Collected data entries
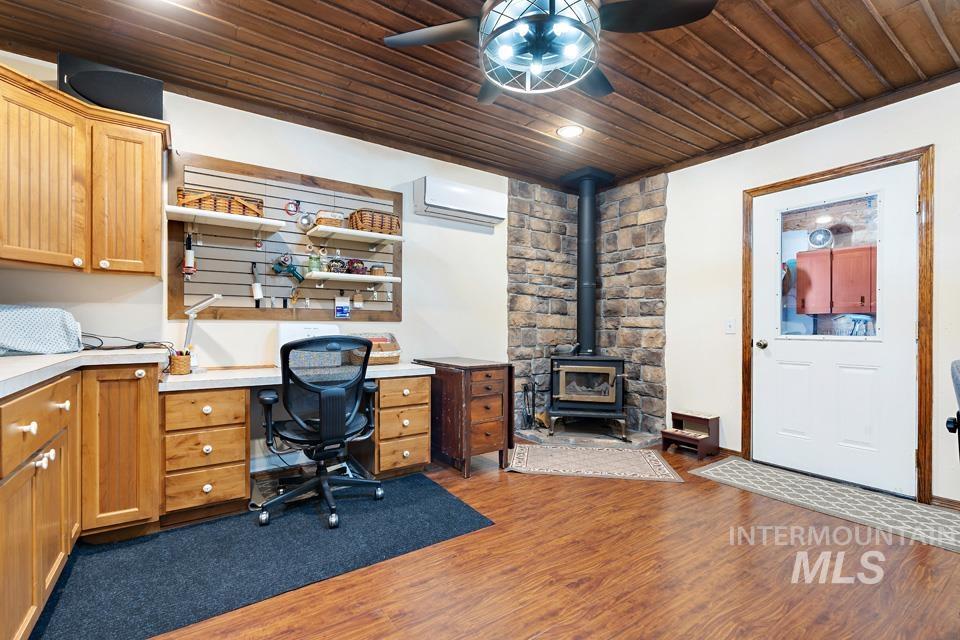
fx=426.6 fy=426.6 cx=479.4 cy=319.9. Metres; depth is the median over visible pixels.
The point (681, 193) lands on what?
right wall
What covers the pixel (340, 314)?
hanging package
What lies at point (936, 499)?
baseboard
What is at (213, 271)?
slatwall panel
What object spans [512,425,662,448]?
stone hearth
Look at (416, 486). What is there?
black rug
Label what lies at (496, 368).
wooden cabinet
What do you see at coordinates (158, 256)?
upper cabinet
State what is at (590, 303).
stove pipe
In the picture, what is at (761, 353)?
door
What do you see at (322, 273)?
wall shelf
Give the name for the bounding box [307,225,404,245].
wall shelf
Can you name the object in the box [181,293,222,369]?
desk lamp
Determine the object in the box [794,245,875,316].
red cabinet
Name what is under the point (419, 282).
back wall
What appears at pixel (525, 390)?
fireplace tool set
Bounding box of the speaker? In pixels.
[59,52,165,119]
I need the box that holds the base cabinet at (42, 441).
[0,361,166,639]
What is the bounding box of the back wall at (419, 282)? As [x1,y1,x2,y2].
[0,52,518,474]
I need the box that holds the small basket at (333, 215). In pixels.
[313,209,344,227]
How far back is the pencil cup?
2.39 m
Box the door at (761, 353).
[752,163,918,498]
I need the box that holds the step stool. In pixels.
[663,410,719,458]
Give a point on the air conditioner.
(436, 204)
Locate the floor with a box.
[103,440,959,639]
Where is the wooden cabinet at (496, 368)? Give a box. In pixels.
[414,356,512,477]
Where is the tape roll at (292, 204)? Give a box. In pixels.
[284,199,298,215]
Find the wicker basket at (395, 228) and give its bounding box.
[349,209,400,234]
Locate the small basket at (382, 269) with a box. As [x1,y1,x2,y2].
[369,264,385,276]
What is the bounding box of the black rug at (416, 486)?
[30,470,493,639]
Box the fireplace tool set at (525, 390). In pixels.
[521,378,545,429]
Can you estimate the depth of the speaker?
2.19 m
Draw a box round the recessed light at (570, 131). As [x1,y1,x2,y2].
[556,124,583,138]
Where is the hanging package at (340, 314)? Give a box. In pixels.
[334,295,349,318]
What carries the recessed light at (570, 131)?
in the ceiling
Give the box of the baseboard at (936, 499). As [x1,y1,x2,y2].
[931,494,959,510]
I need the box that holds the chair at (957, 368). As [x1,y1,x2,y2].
[945,358,959,461]
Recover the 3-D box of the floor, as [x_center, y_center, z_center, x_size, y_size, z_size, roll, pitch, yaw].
[0.547,1.137,1.201,5.039,0.099,5.387,0,0,-35]
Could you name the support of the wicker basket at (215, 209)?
on the wall shelf at (239, 217)
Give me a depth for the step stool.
3.54 m
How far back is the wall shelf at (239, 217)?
2.60 m
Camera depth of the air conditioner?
3.60 m
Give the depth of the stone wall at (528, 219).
4.34 m
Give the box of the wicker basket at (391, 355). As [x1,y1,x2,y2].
[350,332,401,365]
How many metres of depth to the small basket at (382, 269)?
3.27 m
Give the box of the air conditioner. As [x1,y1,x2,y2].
[415,176,504,226]
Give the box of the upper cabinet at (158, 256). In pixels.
[0,62,169,277]
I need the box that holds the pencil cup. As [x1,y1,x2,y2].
[169,351,191,374]
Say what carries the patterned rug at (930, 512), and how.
on the floor
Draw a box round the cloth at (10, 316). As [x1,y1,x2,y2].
[0,305,82,355]
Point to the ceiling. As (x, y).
(746, 30)
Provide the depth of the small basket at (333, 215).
2.98 m
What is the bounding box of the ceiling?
[0,0,958,191]
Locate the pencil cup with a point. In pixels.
(177, 359)
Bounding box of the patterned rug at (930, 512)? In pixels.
[684,457,959,555]
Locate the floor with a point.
(513, 489)
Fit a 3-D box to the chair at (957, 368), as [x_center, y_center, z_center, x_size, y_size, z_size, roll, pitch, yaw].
[1.917,0.623,1.347,0.618,0.958,0.607,0,0,-35]
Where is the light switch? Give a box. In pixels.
[725,318,735,333]
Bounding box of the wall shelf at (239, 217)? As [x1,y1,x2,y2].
[165,205,284,233]
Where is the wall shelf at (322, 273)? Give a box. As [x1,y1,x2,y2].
[301,271,400,286]
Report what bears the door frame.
attached to the right wall at (681, 193)
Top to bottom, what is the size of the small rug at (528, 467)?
0.008 m
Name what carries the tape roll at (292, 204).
hanging from the slatwall panel
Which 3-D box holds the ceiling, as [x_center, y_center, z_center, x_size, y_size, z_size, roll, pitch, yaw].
[0.516,-1.470,1.319,5.301,0.102,5.164,0,0,-35]
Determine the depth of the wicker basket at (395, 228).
3.16 m
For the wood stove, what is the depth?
3.87 m
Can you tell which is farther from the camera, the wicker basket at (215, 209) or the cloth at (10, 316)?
the wicker basket at (215, 209)
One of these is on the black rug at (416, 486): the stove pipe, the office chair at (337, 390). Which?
the office chair at (337, 390)
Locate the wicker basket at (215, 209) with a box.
[175,188,264,217]
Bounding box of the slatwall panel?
[167,151,400,322]
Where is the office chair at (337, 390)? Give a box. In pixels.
[257,334,383,529]
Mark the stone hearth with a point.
(538, 439)
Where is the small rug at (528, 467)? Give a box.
[505,443,683,481]
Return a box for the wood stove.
[548,353,626,440]
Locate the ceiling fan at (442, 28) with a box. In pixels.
[384,0,716,102]
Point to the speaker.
(113, 105)
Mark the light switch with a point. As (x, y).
(729, 325)
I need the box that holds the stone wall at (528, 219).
[507,171,666,437]
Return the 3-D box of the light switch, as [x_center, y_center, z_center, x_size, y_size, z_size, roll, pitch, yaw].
[2.027,0.045,3.455,0.017,0.117,0.073,0,0,-35]
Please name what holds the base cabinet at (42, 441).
on the floor
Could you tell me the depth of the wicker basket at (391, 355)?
3.10 m
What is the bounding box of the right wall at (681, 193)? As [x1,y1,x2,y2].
[662,78,959,509]
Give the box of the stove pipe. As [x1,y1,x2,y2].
[562,168,612,357]
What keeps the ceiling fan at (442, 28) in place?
hanging from the ceiling
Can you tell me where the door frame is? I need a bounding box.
[741,146,933,504]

### Task requirements
For your answer, write out the data exactly and drop every picture.

### Answer box
fx=426.6 fy=426.6 cx=479.4 cy=319.9. Metres; depth is the median over visible pixels.
The point (681, 193) lands on what?
right wall
What covers the pixel (340, 314)?
hanging package
What lies at point (936, 499)?
baseboard
What is at (213, 271)?
slatwall panel
What object spans [512,425,662,448]?
stone hearth
Look at (416, 486). What is there?
black rug
Label what lies at (496, 368).
wooden cabinet
What do you see at coordinates (158, 256)?
upper cabinet
State what is at (590, 303).
stove pipe
In the picture, what is at (761, 353)?
door
What do you see at (322, 273)?
wall shelf
Give the name for the bounding box [307,225,404,245].
wall shelf
Can you name the object in the box [181,293,222,369]?
desk lamp
Determine the object in the box [794,245,875,316].
red cabinet
Name what is under the point (419, 282).
back wall
What appears at pixel (525, 390)?
fireplace tool set
Bounding box of the speaker? In pixels.
[59,52,165,119]
I need the box that holds the base cabinet at (42, 441).
[0,361,166,639]
What is the bounding box of the back wall at (419, 282)? As [x1,y1,x2,y2].
[0,52,518,474]
I need the box that holds the small basket at (333, 215). In pixels.
[313,209,344,227]
How far back is the pencil cup?
2.39 m
Box the door at (761, 353).
[752,163,918,498]
I need the box that holds the step stool. In pixels.
[663,410,719,458]
Give a point on the air conditioner.
(436, 204)
Locate the floor with a box.
[103,440,959,639]
Where is the wooden cabinet at (496, 368)? Give a box. In pixels.
[414,356,512,477]
Where is the tape roll at (292, 204)? Give a box. In pixels.
[284,199,298,215]
Find the wicker basket at (395, 228) and give its bounding box.
[349,209,400,234]
Locate the small basket at (382, 269) with a box. As [x1,y1,x2,y2].
[369,264,385,276]
What is the bounding box of the black rug at (416, 486)?
[30,470,493,639]
Box the fireplace tool set at (525, 390). In pixels.
[521,378,545,429]
Can you estimate the depth of the speaker?
2.19 m
Draw a box round the recessed light at (570, 131). As [x1,y1,x2,y2].
[556,124,583,138]
Where is the hanging package at (340, 314)? Give a box. In pixels.
[334,295,349,318]
What carries the recessed light at (570, 131)?
in the ceiling
Give the box of the baseboard at (936, 499). As [x1,y1,x2,y2].
[931,494,959,510]
I need the box that holds the chair at (957, 368). As [x1,y1,x2,y2].
[945,358,959,461]
Recover the 3-D box of the floor, as [x_center, y_center, z_center, x_size, y_size, z_size, roll, pitch, yaw].
[0.547,1.137,1.201,5.039,0.099,5.387,0,0,-35]
Could you name the support of the wicker basket at (215, 209)?
on the wall shelf at (239, 217)
Give me a depth for the step stool.
3.54 m
How far back is the wall shelf at (239, 217)?
2.60 m
Camera depth of the air conditioner?
3.60 m
Give the depth of the stone wall at (528, 219).
4.34 m
Give the box of the wicker basket at (391, 355). As [x1,y1,x2,y2].
[350,332,401,365]
How many metres of depth to the small basket at (382, 269)?
3.27 m
Give the box of the air conditioner. As [x1,y1,x2,y2].
[415,176,504,226]
Give the box of the upper cabinet at (158, 256). In pixels.
[0,62,169,277]
I need the box that holds the pencil cup. As [x1,y1,x2,y2].
[169,351,191,374]
Say what carries the patterned rug at (930, 512), and how.
on the floor
Draw a box round the cloth at (10, 316). As [x1,y1,x2,y2].
[0,305,82,355]
Point to the ceiling. As (x, y).
(746, 30)
Provide the depth of the small basket at (333, 215).
2.98 m
What is the bounding box of the ceiling?
[0,0,958,191]
Locate the pencil cup with a point. In pixels.
(177, 359)
Bounding box of the patterned rug at (930, 512)? In pixels.
[684,457,959,555]
Locate the floor with a point.
(513, 489)
Fit a 3-D box to the chair at (957, 368), as [x_center, y_center, z_center, x_size, y_size, z_size, roll, pitch, yaw].
[1.917,0.623,1.347,0.618,0.958,0.607,0,0,-35]
Where is the light switch? Give a box. In pixels.
[725,318,735,333]
Bounding box of the wall shelf at (239, 217)? As [x1,y1,x2,y2].
[165,205,284,233]
Where is the wall shelf at (322, 273)? Give a box. As [x1,y1,x2,y2].
[301,271,400,286]
Report what bears the door frame.
attached to the right wall at (681, 193)
Top to bottom, what is the size of the small rug at (528, 467)?
0.008 m
Name what carries the tape roll at (292, 204).
hanging from the slatwall panel
Which 3-D box holds the ceiling, as [x_center, y_center, z_center, x_size, y_size, z_size, roll, pitch, yaw].
[0.516,-1.470,1.319,5.301,0.102,5.164,0,0,-35]
Determine the depth of the wicker basket at (395, 228).
3.16 m
For the wood stove, what is the depth?
3.87 m
Can you tell which is farther from the camera, the wicker basket at (215, 209) or the cloth at (10, 316)?
the wicker basket at (215, 209)
One of these is on the black rug at (416, 486): the stove pipe, the office chair at (337, 390). Which?
the office chair at (337, 390)
Locate the wicker basket at (215, 209) with a box.
[175,188,264,217]
Bounding box of the slatwall panel?
[167,151,400,322]
Where is the office chair at (337, 390)? Give a box. In pixels.
[257,334,383,529]
Mark the stone hearth with a point.
(538, 439)
Where is the small rug at (528, 467)? Give a box.
[505,443,683,481]
Return a box for the wood stove.
[548,353,626,440]
Locate the ceiling fan at (442, 28) with a box. In pixels.
[384,0,716,102]
Point to the speaker.
(113, 105)
Mark the light switch with a point. As (x, y).
(729, 325)
I need the box that holds the stone wall at (528, 219).
[507,171,666,437]
Return the 3-D box of the light switch, as [x_center, y_center, z_center, x_size, y_size, z_size, roll, pitch, yaw].
[2.027,0.045,3.455,0.017,0.117,0.073,0,0,-35]
Please name what holds the base cabinet at (42, 441).
on the floor
Could you tell me the depth of the wicker basket at (391, 355)?
3.10 m
What is the bounding box of the right wall at (681, 193)? As [x1,y1,x2,y2].
[662,78,959,509]
Give the box of the stove pipe. As [x1,y1,x2,y2].
[562,168,612,357]
What keeps the ceiling fan at (442, 28) in place?
hanging from the ceiling
Can you tell me where the door frame is? I need a bounding box.
[741,146,933,504]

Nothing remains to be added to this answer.